"A ditadura salazarista hostilizou o cooperativismo associativo, reprimiu as mutualidades e mesmo as misericórdias não tiveram vida fácil"
É possível definir economia social em poucas palavras?
A economia e social é uma forma alternativa de economia, a "outra economia", como lhe chamou Jean-Louis Laville. Alternativa, porque as suas organizações são independentes do Estado e assentam em princípios e valores eminentemente sociais, uma vez que não se orientam pela lógica capitalista do lucro. Atualmente, em Portugal, a economia social é um conceito eminentemente jurídico e, por isso, a sua definição é normativa. A economia social inclui valores e práticas organizativas muito diversificadas, mas o que a faz forte é o seu enraizamento local e aquilo que há de comum nessas organizações: a cooperação, a solidariedade, a socialização do risco e a reciprocidade.
De certa forma, é a institucionalização da mão invisível que Adam Smith dizia existir nas relações económicas?
Não, de todo. Ainda que o conceito e as práticas de economia social também tenham resultado de afluentes liberais, sobretudo do liberalismo social oitocentista, a sua construção histórica em nada se relaciona com o liberalismo clássico e com a economia política liberal. Os autores que primeiro subscreveram ideias de economia social eram críticos contundentes da visão económica de Adam Smith e seus pares. No liberalismo económico, o interesse próprio justifica os fins sociais dos indivíduos e da vida económica em geral; na economia social, pelo contrário, os fins sociais é que enquadram a ação dos indivíduos.
Onde surgiram os primeiros exemplos de economia social?
O conceito doutrinário de economia social nasceu em França nas primeiras décadas do século XIX e depressa se estendeu a diversos países, em especial através das escolas de Direito e dos cultores da "sciencia social". No entanto, as práticas e organizações identificadas com esse conceito são muito anteriores. Basicamente, toda a tradição mutualista é medieval. Esse é um afluente de experiências fundamental na história da economia social. Devido à ação de Charles Gide e da Aliança Cooperativa Internacional, e devido à influência decisiva das correntes solidaristas, o cooperativismo acabou por conquistar uma certa primazia institucional.
Em Portugal, a economia social pouco ou nada existia no Estado Novo, mas explodiu depois do 25 de Abril. Porquê?
Ainda que Salazar tenha ensinado economia social na sua juventude, durante o Estado Novo nunca existiu uma verdadeira economia social. A ditadura salazarista hostilizou o cooperativismo associativo, reprimiu as mutualidades e, mesmo as misericórdias, que correspondiam a um modelo de assistencialismo católico, não tiveram vida fácil. O corporativismo autoritário era incompatível com o associativismo livre e com os principais valores da economia social.
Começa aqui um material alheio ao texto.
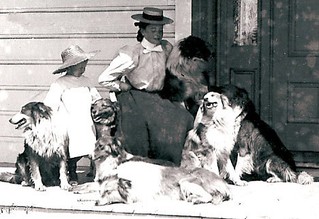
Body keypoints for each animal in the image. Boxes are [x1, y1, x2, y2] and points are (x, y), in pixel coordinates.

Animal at [182, 84, 316, 186]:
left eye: (221, 91)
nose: (204, 96)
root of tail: (295, 170)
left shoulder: (242, 148)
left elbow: (236, 167)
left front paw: (235, 180)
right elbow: (226, 164)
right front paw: (224, 176)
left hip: (270, 160)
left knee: (288, 177)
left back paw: (273, 179)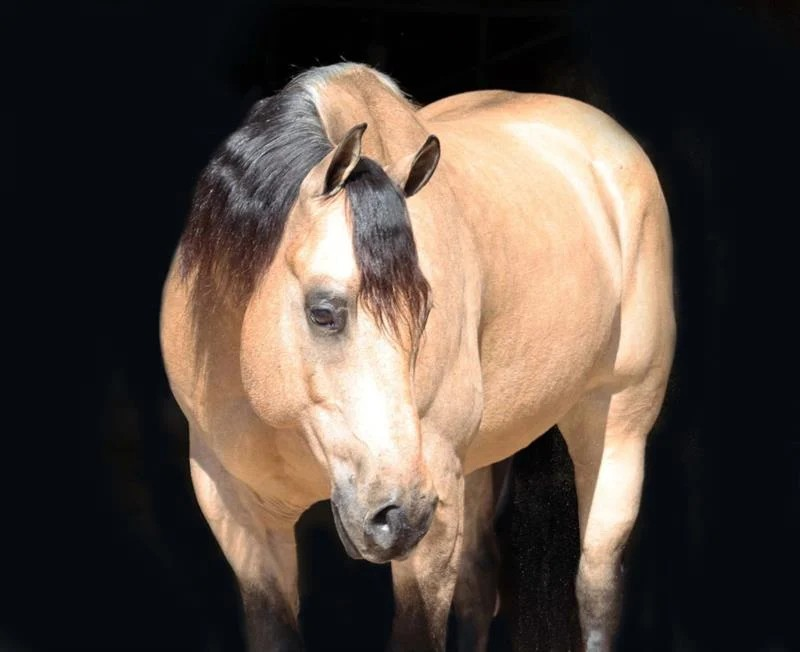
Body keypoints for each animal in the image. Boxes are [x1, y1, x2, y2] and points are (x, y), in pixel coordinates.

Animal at [160, 62, 675, 651]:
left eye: (425, 312)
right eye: (323, 312)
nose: (400, 515)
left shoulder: (435, 511)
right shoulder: (239, 515)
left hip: (616, 429)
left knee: (595, 588)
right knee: (480, 583)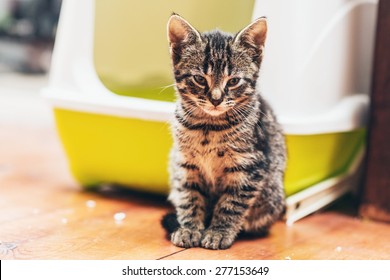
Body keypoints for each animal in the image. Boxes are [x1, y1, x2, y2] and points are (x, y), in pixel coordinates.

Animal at [161, 13, 286, 249]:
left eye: (234, 81)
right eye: (200, 79)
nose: (216, 99)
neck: (208, 127)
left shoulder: (249, 167)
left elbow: (231, 204)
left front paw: (219, 232)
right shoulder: (185, 164)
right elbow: (189, 198)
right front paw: (189, 229)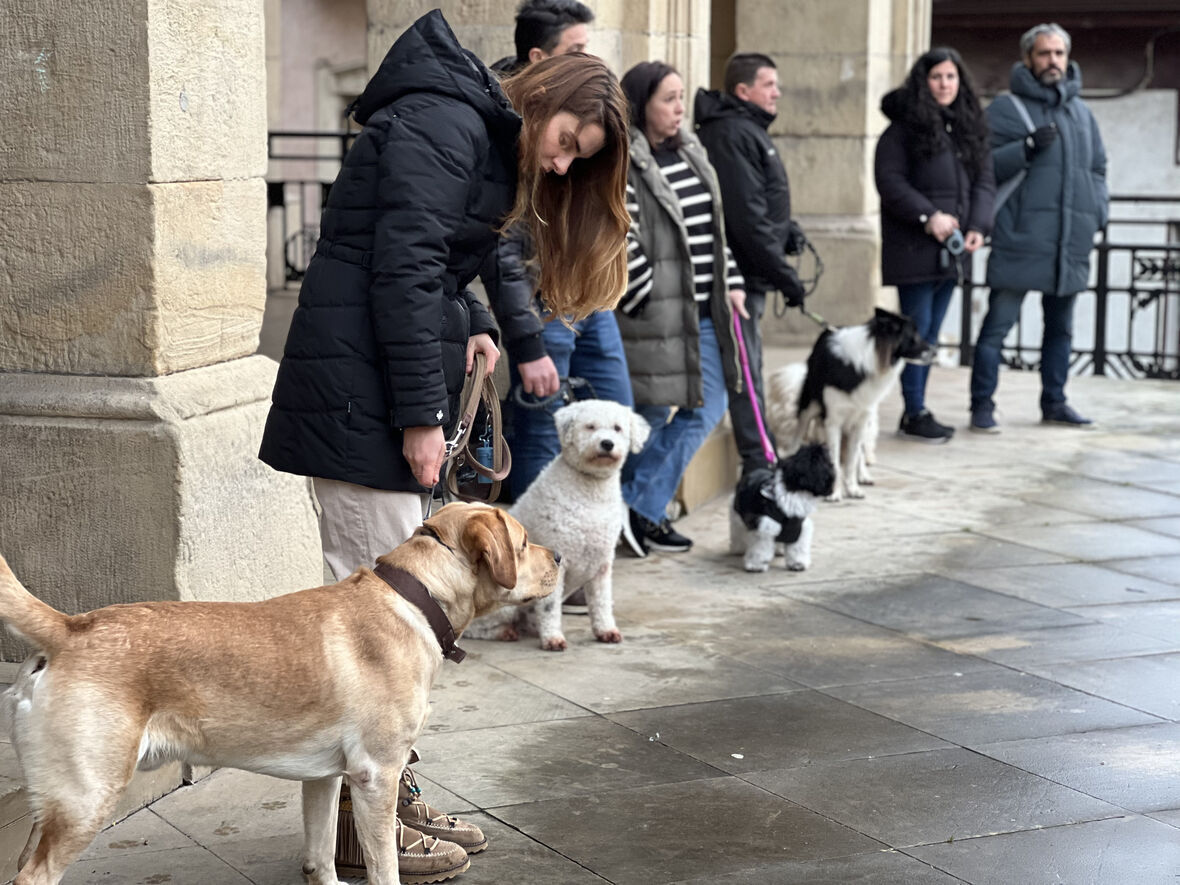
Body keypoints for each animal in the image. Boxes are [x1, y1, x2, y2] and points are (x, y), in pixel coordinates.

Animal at [0, 505, 559, 885]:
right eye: (524, 542)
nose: (559, 555)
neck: (417, 598)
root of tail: (70, 627)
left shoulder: (326, 777)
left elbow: (322, 854)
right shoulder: (377, 776)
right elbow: (383, 867)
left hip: (55, 801)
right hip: (86, 798)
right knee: (33, 875)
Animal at [464, 401, 651, 651]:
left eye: (617, 428)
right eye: (590, 426)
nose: (607, 443)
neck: (591, 494)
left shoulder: (602, 565)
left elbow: (601, 602)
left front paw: (606, 631)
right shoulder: (558, 561)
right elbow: (550, 606)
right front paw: (553, 638)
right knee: (475, 627)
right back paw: (503, 632)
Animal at [726, 443, 840, 575]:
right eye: (827, 461)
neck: (793, 489)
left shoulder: (798, 527)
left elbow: (797, 547)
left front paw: (798, 563)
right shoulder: (764, 526)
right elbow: (760, 548)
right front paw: (756, 565)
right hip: (735, 513)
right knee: (737, 532)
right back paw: (737, 549)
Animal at [769, 309, 934, 502]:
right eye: (913, 336)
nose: (935, 351)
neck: (865, 364)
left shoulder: (860, 419)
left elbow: (852, 459)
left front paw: (852, 488)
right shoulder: (833, 421)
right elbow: (834, 460)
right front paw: (834, 492)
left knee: (859, 451)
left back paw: (863, 475)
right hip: (810, 404)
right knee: (800, 430)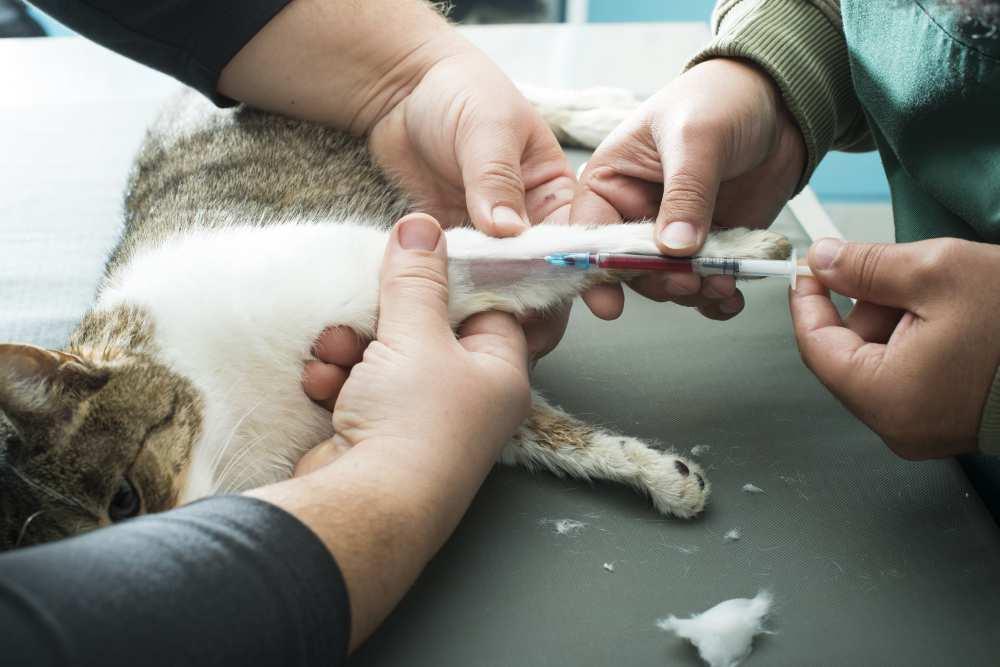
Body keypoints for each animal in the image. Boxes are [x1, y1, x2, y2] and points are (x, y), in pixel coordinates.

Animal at [0, 86, 788, 552]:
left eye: (123, 498)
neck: (231, 414)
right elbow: (541, 430)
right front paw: (657, 472)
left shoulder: (405, 256)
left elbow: (571, 246)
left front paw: (729, 247)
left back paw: (604, 113)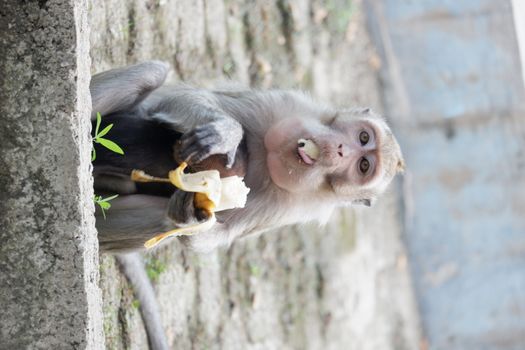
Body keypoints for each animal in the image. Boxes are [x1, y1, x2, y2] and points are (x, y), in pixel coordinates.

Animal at [90, 60, 404, 350]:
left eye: (363, 165)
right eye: (363, 137)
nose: (340, 150)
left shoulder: (284, 206)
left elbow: (208, 235)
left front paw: (190, 216)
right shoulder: (283, 107)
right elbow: (184, 99)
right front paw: (225, 133)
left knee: (159, 216)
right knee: (153, 74)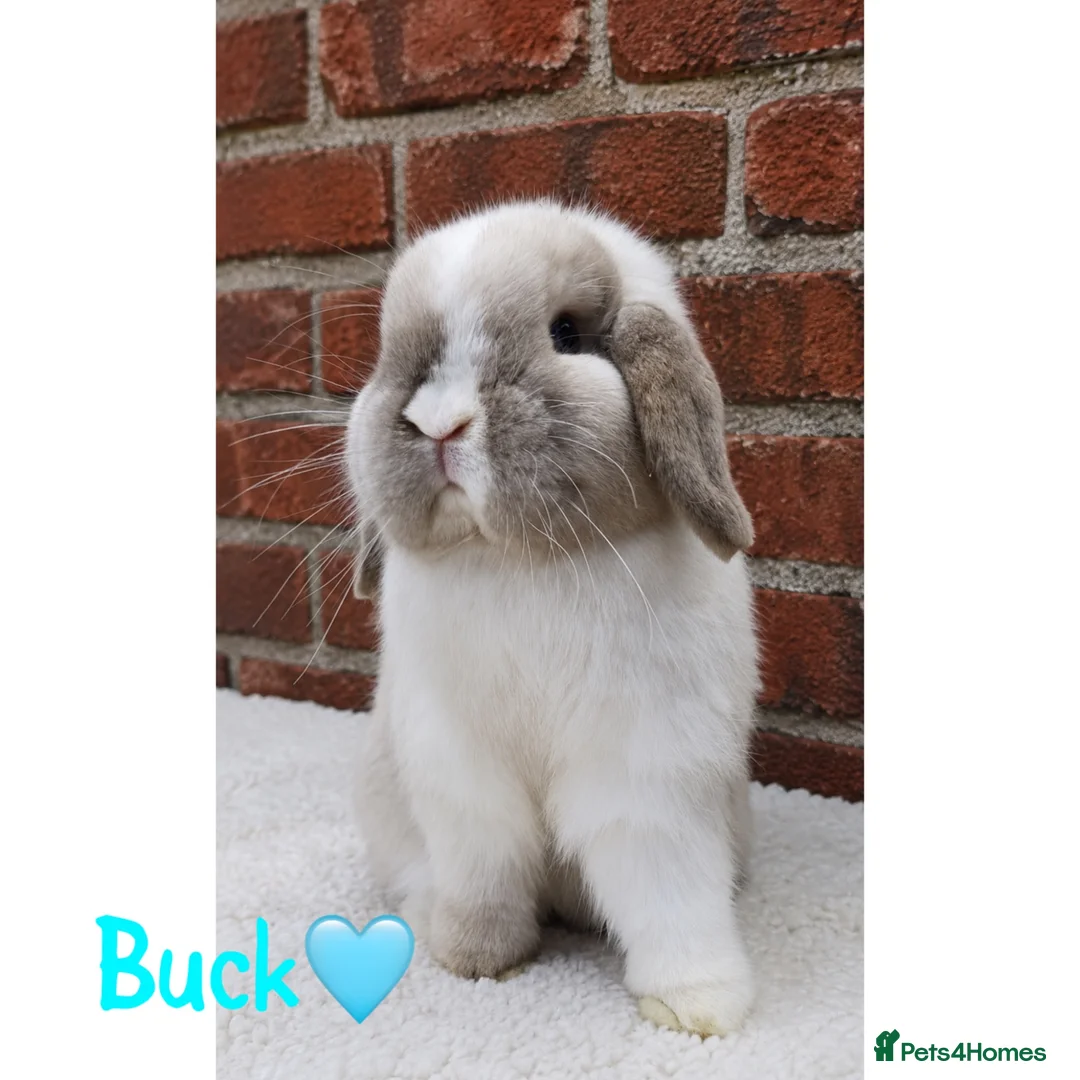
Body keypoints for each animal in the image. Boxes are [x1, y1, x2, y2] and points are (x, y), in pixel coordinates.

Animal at [343, 199, 761, 1037]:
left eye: (566, 334)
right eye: (391, 350)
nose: (438, 422)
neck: (518, 565)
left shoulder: (651, 770)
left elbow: (667, 887)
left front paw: (699, 1006)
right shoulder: (459, 770)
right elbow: (483, 866)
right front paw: (473, 957)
A revolução de 25 de Abril de 1974 ocorre num período de redescoberta e de reafirmação da economia social no contexto europeu, movimentos que cresceram como reação à vaga neoliberal que começou a pôr em causa o Estado-providência em muitos países que eram democracias liberais. Contra os ventos da história, Portugal liberta-se do autoritarismo e conhece uma explosão de movimentos sociais que impulsionam organizações de economia social, em especial as cooperativas. Entretanto, além das liberdades públicas e cívicas Portugal cria, contra a corrente internacional, o seu Estado-Providência democrático. Os direitos sociais de cidadania inscritos na Constituição de 1976 abrem caminho a um reconhecimento inequívoco do papel da economia social, nomeadamente na área da solidariedade. Não por acaso, a criação do estatuto jurídico das IPSS nasce em 1979, por iniciativa do "governo dos cem dias" de Maria de Lurdes Pintassilgo.
A economia social está a reinventar-se na era digital?
O pilar europeu dos direitos sociais reconhece explicitamente o papel das organizações da economia social na transição digital e na "transição verde". Esse é o apelo institucional da União Europeia que, por via dos programas de financiamento e modernização, se assume cada vez mais como um driver da economia social. Historicamente, as organizações da economia social sempre se caracterizaram pela sua capacidade de adaptação e resiliência. No contexto atual, a tendência é a mesma, mas devemos reconhecer que as políticas europeias não são neutras e parecem empurrar a economia social para uma lógica eminentemente mercantil, demasiado subordinada ao conceito ambíguo de "inovação social". No entanto, as competências e infraestruturas digitais são objetivos centrais de modernização e de boa gestão das organizações da economia social. Os objetivos sociais das organizações de solidariedade, por exemplo, podem ser tanto melhor concretizados, quanto mais conseguida for a transição digital. Esse desafio é central, por exemplo, nas mutualidades que trabalham na área da saúde.